Besides export formats, it is also possible to use the clipboard to copy and paste an ARIS Express diagram into typical office suites such as Microsoft PowerPoint.

==Technology==
ARIS Express is a Java-based application, which shares some of the features of ARIS Platform products such as ARIS Business Architect and ARIS Business Designer. In contrast to ARIS Platform products, ARIS Express doesn't use a central database for model storage. Instead, each diagram is stored in an ADF file.

ARIS Express uses Java Web Start. After download, the application can be started immediately without installation procedure. For Microsoft Windows based systems, an ordinary setup is provided, too. ARIS Express requires Java 1.6.10 or above. On first startup, the user must enter a valid ARIS Community account to register the application. Creating an ARIS Community account is free-of-charge. After installation, no Internet connection is needed to use ARIS Express.

ARIS Express uses a mechanism provided by Java Web Start to automatically update the application as soon as a new version becomes available and the user is connected to the Internet during startup. There are reports that this automated update failed while upgrading from version 1.0 to version 2.0.

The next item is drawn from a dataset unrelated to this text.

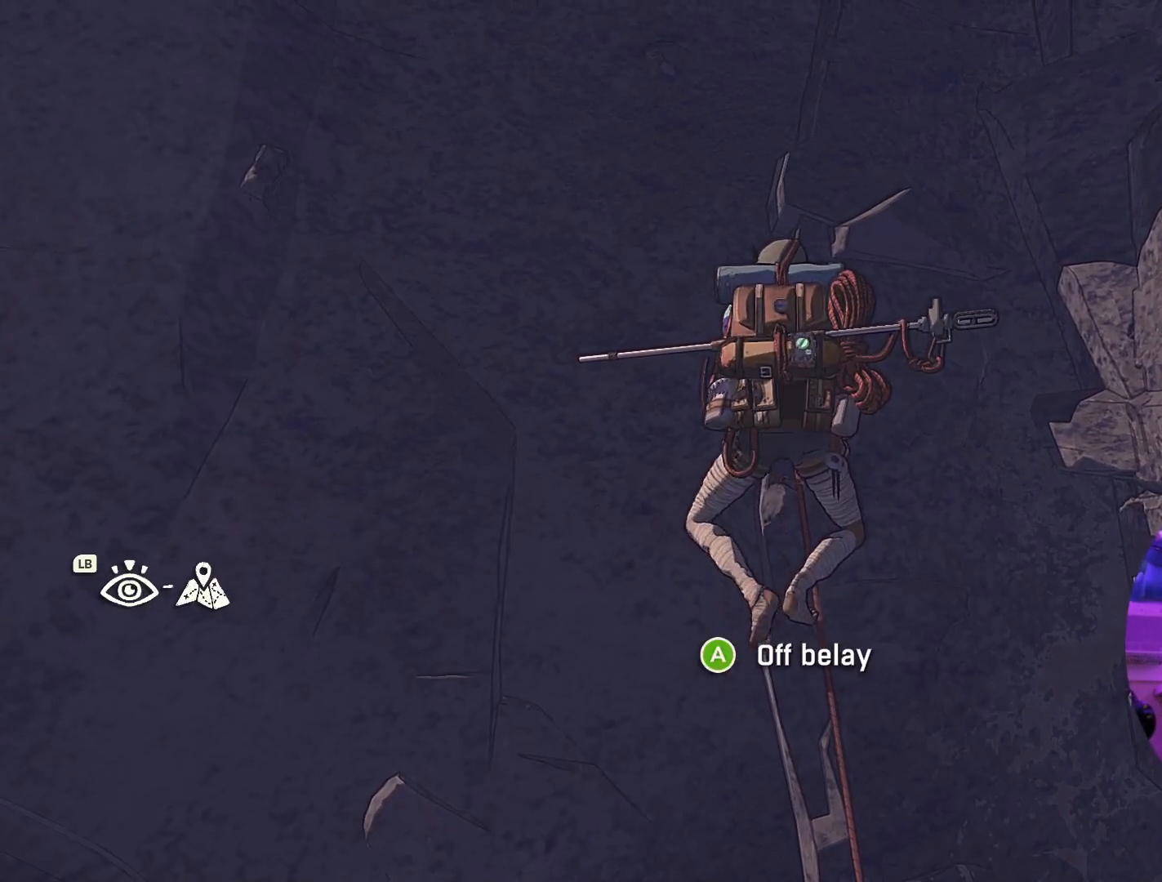
{"buttons": ["R1", "R2"], "left_stick": "center", "right_stick": "center", "events": [[17, "left_stick", "center"], [250, "left_stick", "up-left"], [384, "R1", "down"], [384, "R2", "down"], [384, "left_stick", "center"]]}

As ARIS Express is based on Java Web Start, it can be installed on any platform supported by Java. The ARIS Community and other Internet sources have reports of successful deployment of ARIS Express on other operating systems than Microsoft Windows. However, ARIS Express is officially supported only on Microsoft Windows.

==Miscellaneous==
A quick reference sheet is available for ARIS Express. The poster shows all supported diagrams plus the most important modelling concepts for each supported modelling language.

ARIS Express contains a hidden game, a so-called Easter Egg. The game can be started by clicking several times on the product logo in the about dialog. Highscores achieved in the game can be submitted to a special page in ARIS Community.

A Firefox Personas is available for ARIS Express.